More than a foot of water covered the Fort Crawford foundations on Tuesday.
On Tuesday, April 12, 2011, over a foot of water had covered the Fort Crawford foundations.

It turned out that seven years was an overestimate. In May 1826, Prairie du Chien encountered one of the worst floods in its history — and likely the first to make national news. Word traveled slowly, but on July 1, 1826, Nile’s Weekly Register of Baltimore carried a front page item stating that “the report is current here that the Mississippi has risen 14 feet and overflowed its banks at Prairie du Chien, and driven the troops from their quarters in the garrison. The consequence is that it is very sickly there.”

Henry S. Baird of Green Bay experienced the 1826 flood first hand. He was visiting that spring with James D. Doty while doing rounds for the circuit court of Michigan Territory, and more than forty years later, he vividly described his memory of the event for the Green Bay Gazette:

In May, 1826, when the term of the court was to be held at Prairie du Chien, on our arrival we found the old town entirely under water, the inundation being caused by the overflowing of both the Mississippi and Wisconsin rivers. The troops had abandoned the fort, and the inhabitants had fled to the high grounds near the bluffs — but two or three houses were occupied, and only the upper stories in those. It will naturally be imagined that under such circumstances the court could not be held. But not so — a large barn, situated on dry ground, was selected and fitted up for the accommodation of the court, bar and suitors! The court occupied the extensive threshing-floor, about fourteen by thirty-five feet. The jurors occupied the hay and grain mows on either side of the court. When the jury retired to agree upon their verdict, they were conducted by an officer to another barn or stable. Such was the condition of affairs in the early years of Wisconsin history.

Choppy water flows around the reconstructed Fort Crawford blockhouse on Friday.
By Friday, April 15, 2011, the Fort Crawford grounds had been entirely submerged in the Mississippi River.

Ultimately, the inhabitants of Prairie du Chien reckoned that the Mississippi River rose 26 feet above the low water mark in 1826. There is no way to know how closely their observation corresponds with modern measurements, but it may mean that the Flood of 1826 was comparable to the disastrous Flood of 1965. The latter flood crested at 25.38 feet, the highest level known since the installation of river gauges.

At Fort Crawford, the Flood of 1826 had been devastating. Troops spent nearly the entire month of May encamped on higher ground. When they returned on May 29, they found that the bunks had been destroyed and that the floors were “uneven as may be, having been driven from place by the late freshet.” By the end of 1826, the army determined to abandon the fort, and the garrison removed to Fort Snelling near what is now St. Paul, Minnesota.
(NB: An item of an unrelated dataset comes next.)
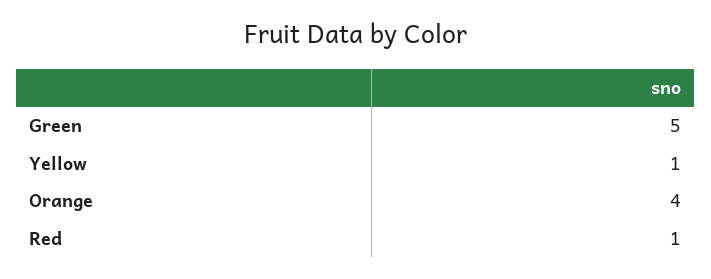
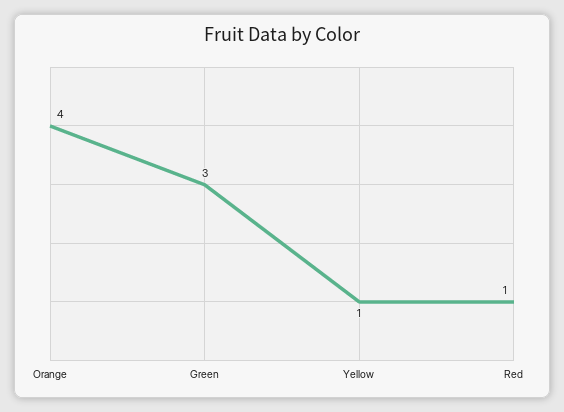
Green: 5 -> 3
The Fort Crawford well still stuck up from the flood water on Saturday.
This reconstructed stone well marks what was once the center of the Fort Crawford parade ground.
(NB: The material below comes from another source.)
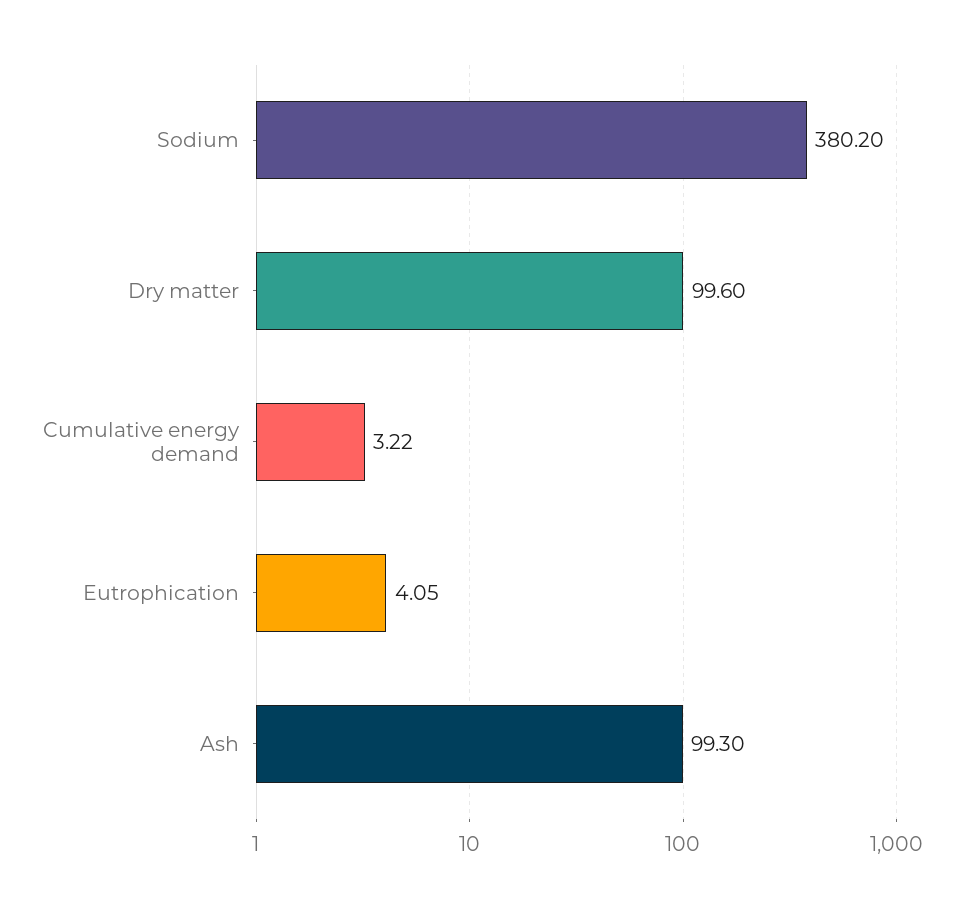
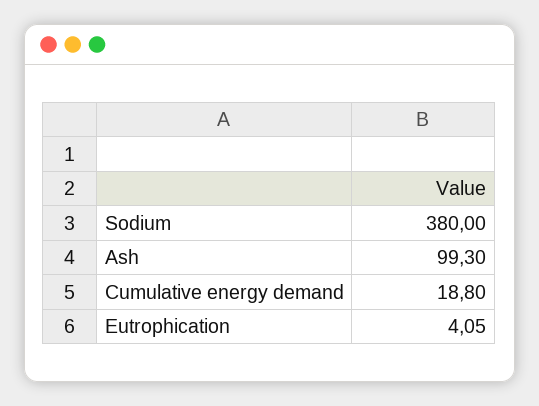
Sodium: 380.2 -> 380
Dry matter: 99.6 -> none
Cumulative energy demand: 3.22 -> 18.8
Although the military’s withdrawal from Fort Crawford was sensible in light of the recurring floods, it turned out to be a strategic mistake. In 1827, a small band of Ho-Chunk led by Red Bird attacked a farmstead at Prairie du Chien, killing two settlers. The murders sent a panic across the frontier and led the military to return — along with ten thousand feet of plank to repair the dilapidated fort. As though playing a farce, floods struck again the next year.
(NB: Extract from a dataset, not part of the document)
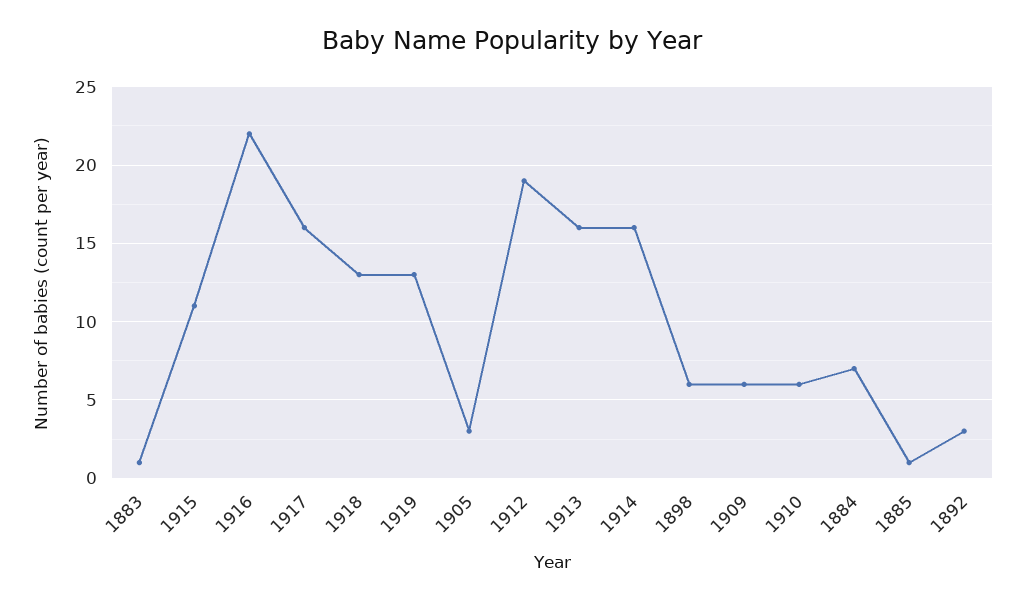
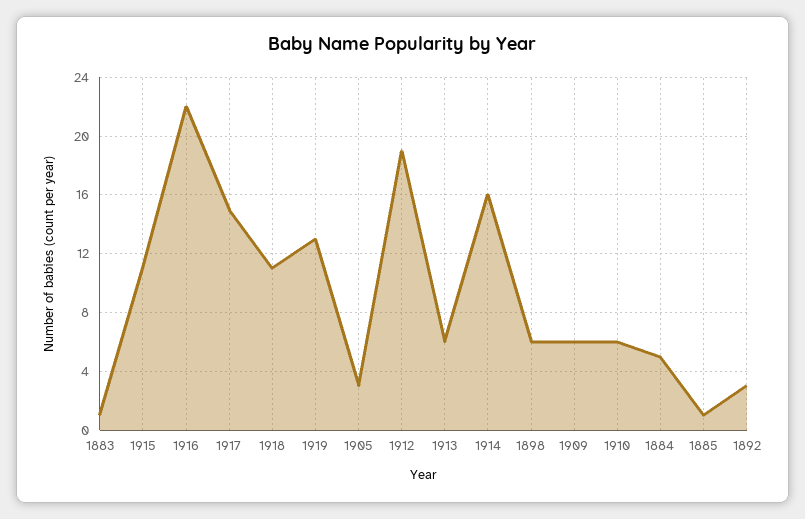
1917: 16 -> 15
1918: 13 -> 11
1913: 16 -> 6
1884: 7 -> 5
Finally, in 1829, the army began building a second Fort Crawford on high ground about a mile southeast of the original. Col. Zachary Taylor, later to become the 12th President of the United States, directed the new fort’s construction. One of his lieutenants was Jefferson Davis, a fresh West Point graduate assigned to oversee operations at the saw mill that provided the new fort’s lumber. Davis would go on to be President of the Confederacy during the Civil War.

Troops moved into the second Fort Crawford in December 1830, in time to avoid another significant flood in 1832. The land occupied by the first fort reverted to private ownership. By the 1840s, the fortifications had been cleared away and local entrepreneur Hercules L. Dousman had a residence constructed over the one corner of the old fort that, owing to an prehistoric Indian mound, always remained above the floodwater. Increase Lapham, an early scholar of Wisconsin’s Indian mounds, observed Dousman’s home in 1852 and wrote that “a number of very large mounds exist along the island between the slough and the river; and what is very remarkable these are on such low ground that their bases are often washed by the high water of the Mississippi. … Advantage is taken of these great embankments for the site of the better class of residences; so that they are always safe from the flood.”

Water entirely surrounds the Villa Louis mansion on April 16, 2011, but the house remains well above the water level.
The Mississippi River has never flooded the main floor of Villa Louis since the house was constructed.

In the 1870s, the heirs of Hercules Dousman replaced his “House on the Mound” with a newer home, the Villa Louis. The Wisconsin Historical Society now maintains Villa Louis as a state historic site, and its grounds feature a reconstruction of Fort Crawford’s northwest blockhouse built exactly where its original foundations were discovered by archaeologists in the 1930s. For the historical society, facing up to high water is an inescapable part of preserving the history of Prairie du Chien.

The Flood of April 2011 will not set any records, but as the Mississippi River surrounds the Villa Louis and engulfs the first Fort Crawford foundations once again, we are reminded of the might of nature: a force that the frontier army had to fight far more frequently than Redcoats or Indians. Despite all our present day grumbling about locks and dams, climate change, and finicky computer forecasts, the Mississippi River has always flooded here — and it will flood again.

The cold gray Mississippi River runs through Fort Crawford.

Last Revision:


No Responses to "The Mississippi Flood: Awash In History":

  1. Nice to see an interesting article on how the flood affected history. Hey, shoot me an e-mail sometime; I haven’t heard from you in a while. Of course, I have been slow on the draw as well.

  2. Nice article, interesting pictures. Thanks for providing this insight to PDC area history.

  3. Very informative article! And great pictures, gives a person a good feel of how much water comes over the banks.

  4. Incredible photos. I know we’ve seen the devastation that the Old Miss can create but you still never get used to it. Our prayers are out to everyone affected.

  5. why did it get flooded?
    was it because of the Mississippi river?
    Is it still under water?

  6. Nice post and great photos. Makes one wonder why anything was ever built on St. Feriole Island! I do love Prairie du Chien, though, and am the author of a biography of one of its more famous 19th Century citizens, Father Lucien Galtier.

  7. I hate that Mississippi have those terrible floods. I wish it would just stop, I love the southern look and the south . And of course you know I can’t forget about New Orleans. I love that too
    my next house would be a dream house built in Mississippi. Natchez because Natchez brings out that southern look I love more than any part of Mississippi.

  8. Mother and I drove to Praire du Chiene to see the 2014 July 4th fire works, to our surprise
    No little man awaiting to take donations. It didn’t dawn on either of us that we hadn’t see any vehicals. Something glisoning caught my eye it was water,so much H20. It was on my list to this week renew my membership with the Villies historical society but I guess I will not be doing that either.